10月14日に英ロンドンのナショナルギャラリーで、2人の活動家が、ゴッホの「ひまわり」にトマトスープをひっかけた。続いてドイツのバルベリーニ美術館でも23日、印象派の画家・モネの名作「積みわら」にマッシュポテトが投げ付けられた。最近、世界的な芸術作品が、“ある活動家”によって攻撃される事件が相次いでいる。彼らの正体とは?(著述家 山中俊之)

ゴッホやモネの絵が破壊攻撃された

「ゴッホの絵にトマトスープがぶちまけられたって!?」「モネの絵にはポテトが投げつけられた!?」――最近、世界的な芸術作品が、“ある活動家”によって攻撃される事件が相次いでいる。ニュースで見聞きして驚いた人も多いだろう。

 筆者が教鞭(きょうべん)を執っている芸術文化観光専門職大学における授業、「世界を知る」では毎週、重要なニュースや関心のあることについて共有している。

 先日の授業では何人もの学生が、こうした「芸術作品の破壊事件」を取り上げていた。破壊行為は決して許されないことである一方、環境問題への対応の必要性を訴える意見もあった。芸術を学ぶ学生にとって、あの事件は大きな衝撃だったのだ。

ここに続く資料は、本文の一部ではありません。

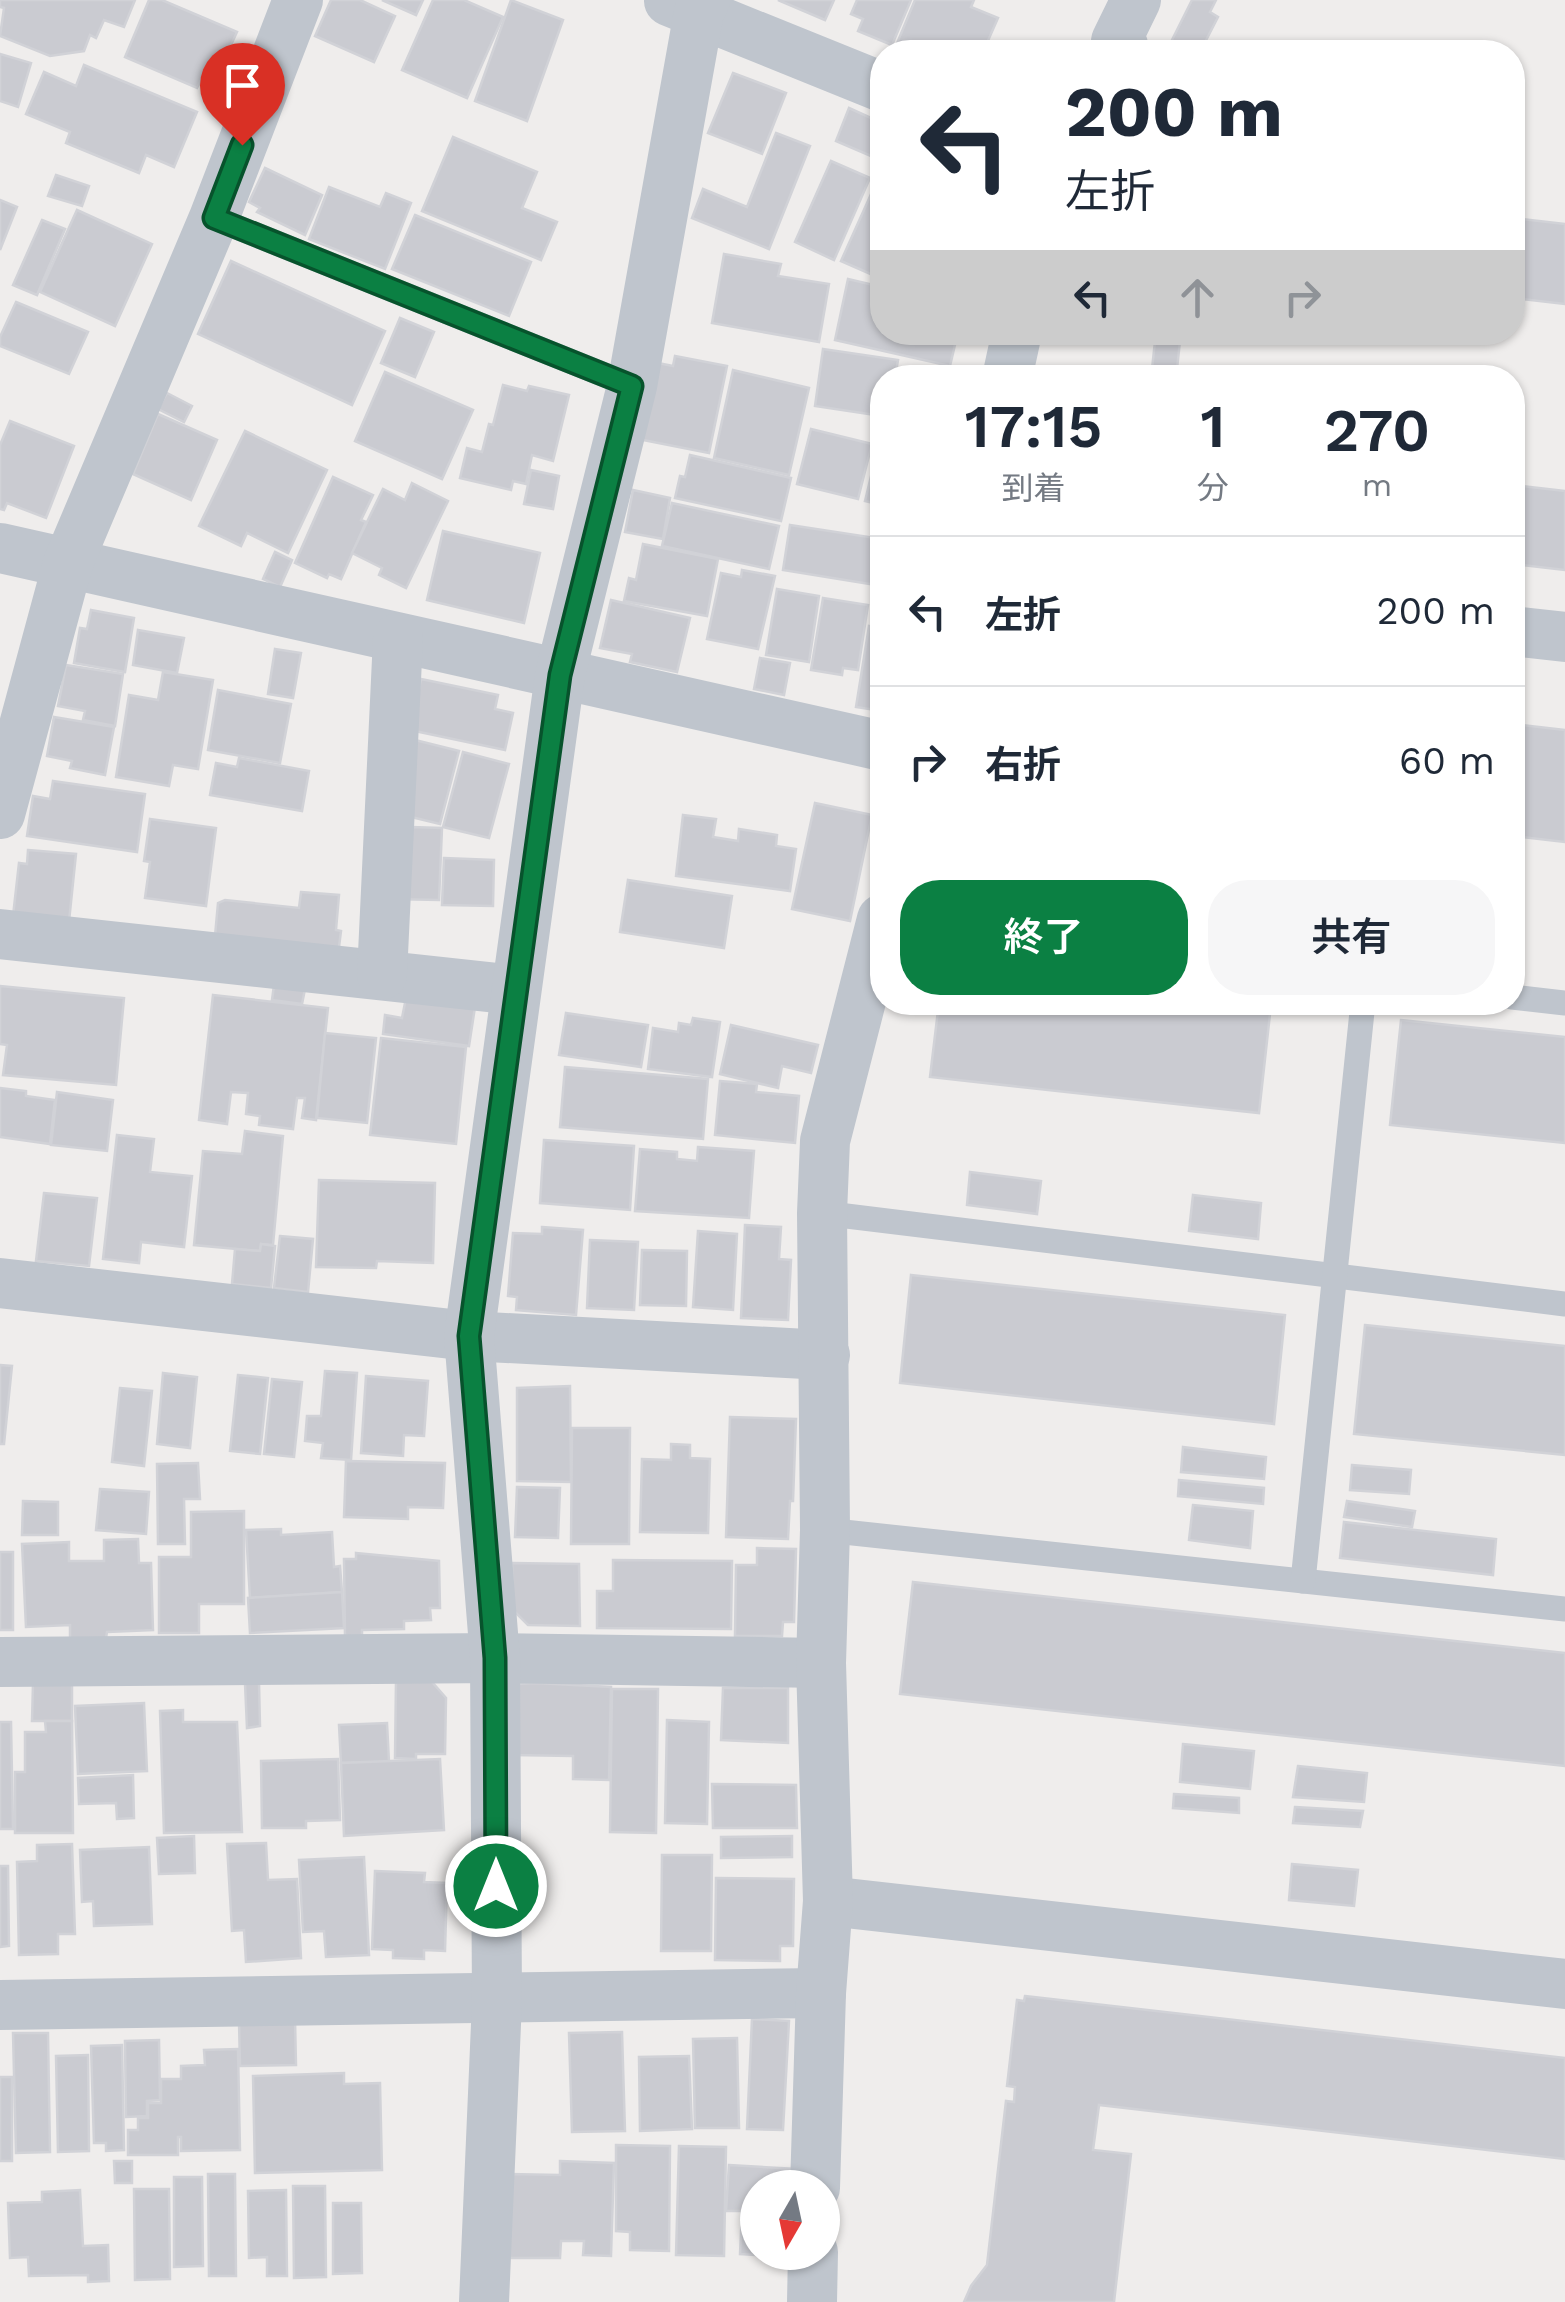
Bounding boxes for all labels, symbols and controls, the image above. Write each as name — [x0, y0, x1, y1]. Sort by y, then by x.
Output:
pin — [200, 43, 285, 146]
icon: arrive — [215, 58, 270, 113]
text: 200 m — [1065, 71, 1283, 153]
icon: left — [900, 80, 1030, 210]
text: 左折 — [1065, 165, 1155, 218]
icon: left — [1065, 270, 1120, 325]
icon: ahead — [1170, 270, 1225, 325]
icon: right — [1275, 270, 1330, 325]
text: 17:15 — [965, 391, 1102, 462]
text: 1 — [1201, 391, 1226, 462]
text: 270 — [1324, 395, 1430, 466]
text: m — [1362, 466, 1392, 504]
text: 到着 — [1002, 469, 1066, 507]
text: 分 — [1197, 469, 1229, 507]
icon: left — [900, 584, 955, 639]
text: 200 m — [1376, 589, 1495, 633]
text: 左折 — [985, 593, 1061, 637]
icon: right — [900, 734, 955, 789]
text: 60 m — [1399, 739, 1495, 783]
text: 右折 — [985, 743, 1061, 787]
button: 終了 — [900, 880, 1188, 995]
button: 共有 — [1208, 880, 1495, 995]
position arrow — [444, 1834, 548, 1938]
north arrow — [740, 2170, 840, 2270]
map controls — [740, 2170, 840, 2270]

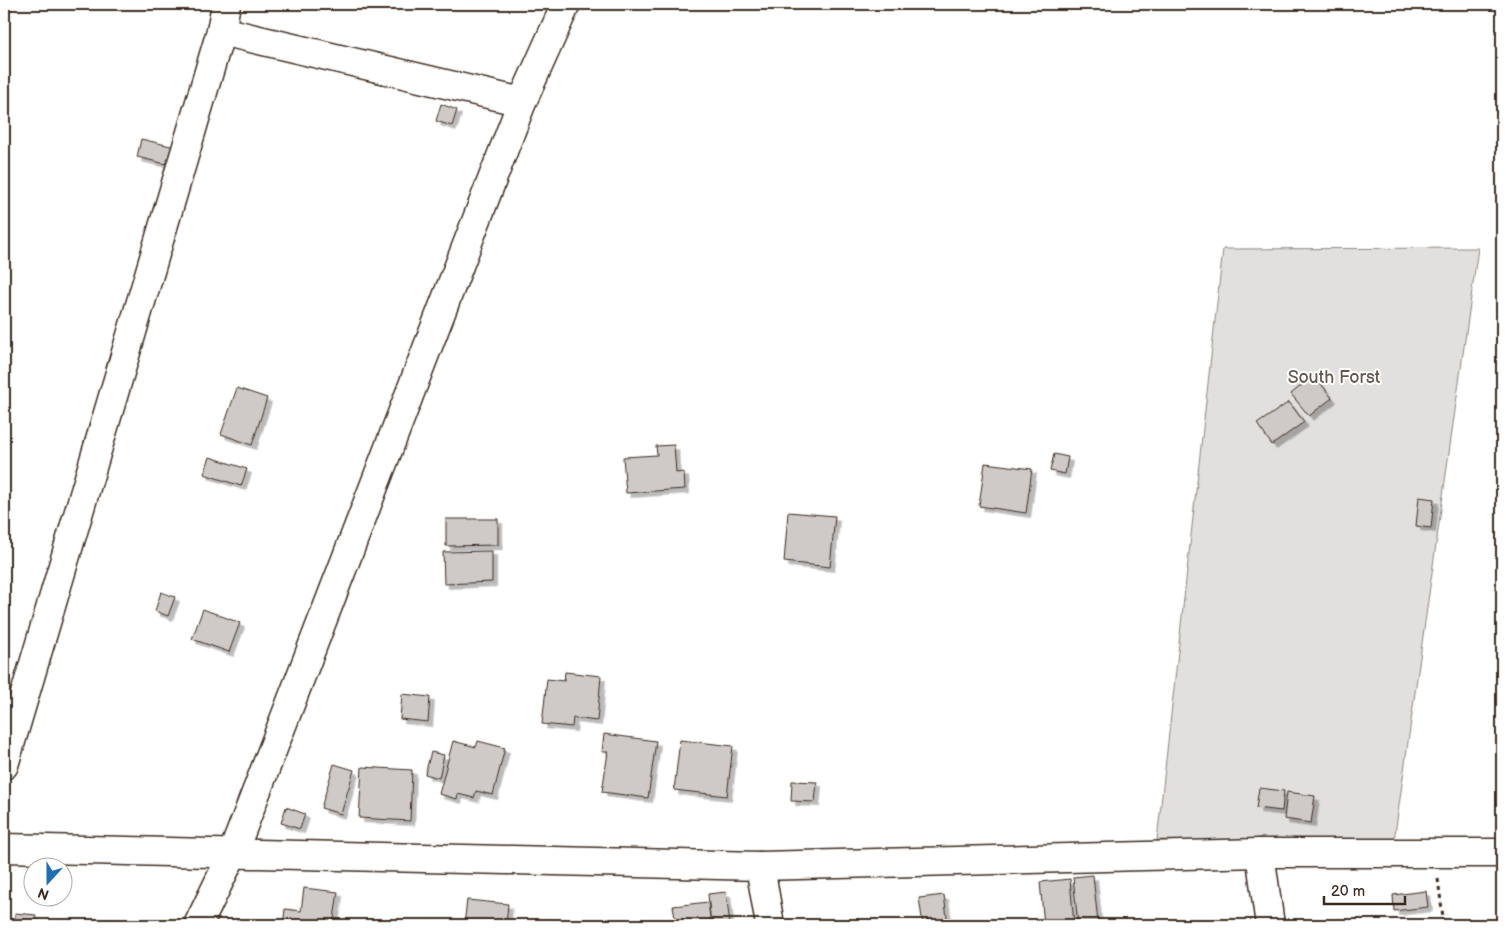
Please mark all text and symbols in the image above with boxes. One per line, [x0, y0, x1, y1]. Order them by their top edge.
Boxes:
park label: South Forst [1288, 367, 1381, 388]
north arrow [22, 856, 72, 906]
scale bar [1324, 874, 1405, 906]
text: 20 m [1331, 882, 1365, 901]
text: N [36, 884, 51, 903]

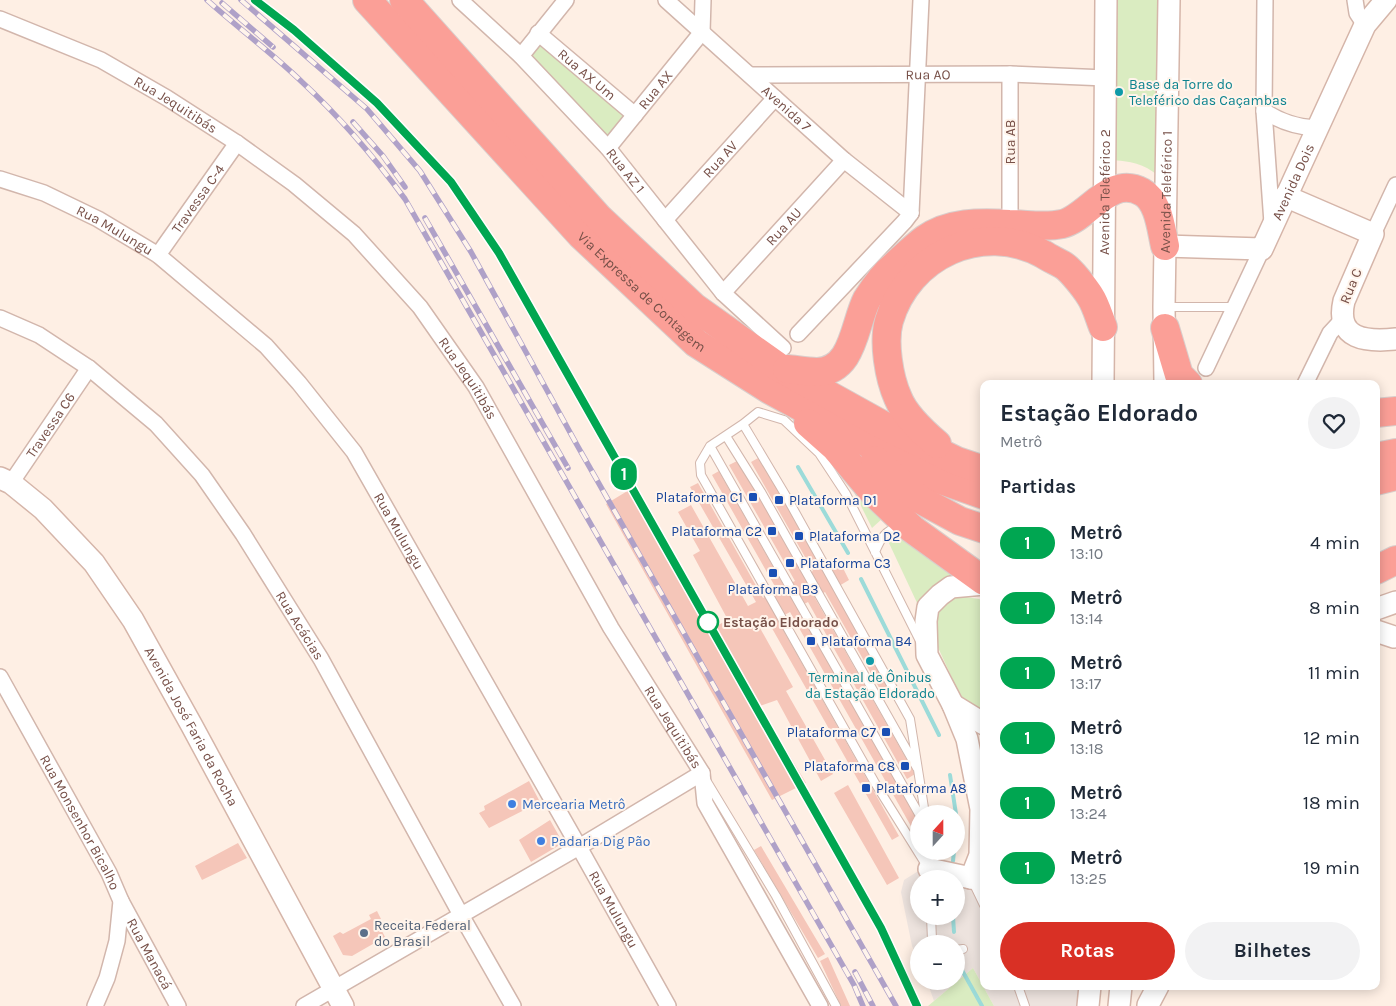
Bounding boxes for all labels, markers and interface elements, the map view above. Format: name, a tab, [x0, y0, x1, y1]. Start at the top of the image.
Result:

 この事件は、単に「不届き者による破壊活動。実にけしからん!」という意見が多いだろう。もっとも、それ以上に、人間社会に対する深い論点があると思う。

 世界のメディアの取り上げ方や、私自身が世界各地の有識者や実務家と議論してきた経験を踏まえた上で、「不届き者」の行為について考えていきたい。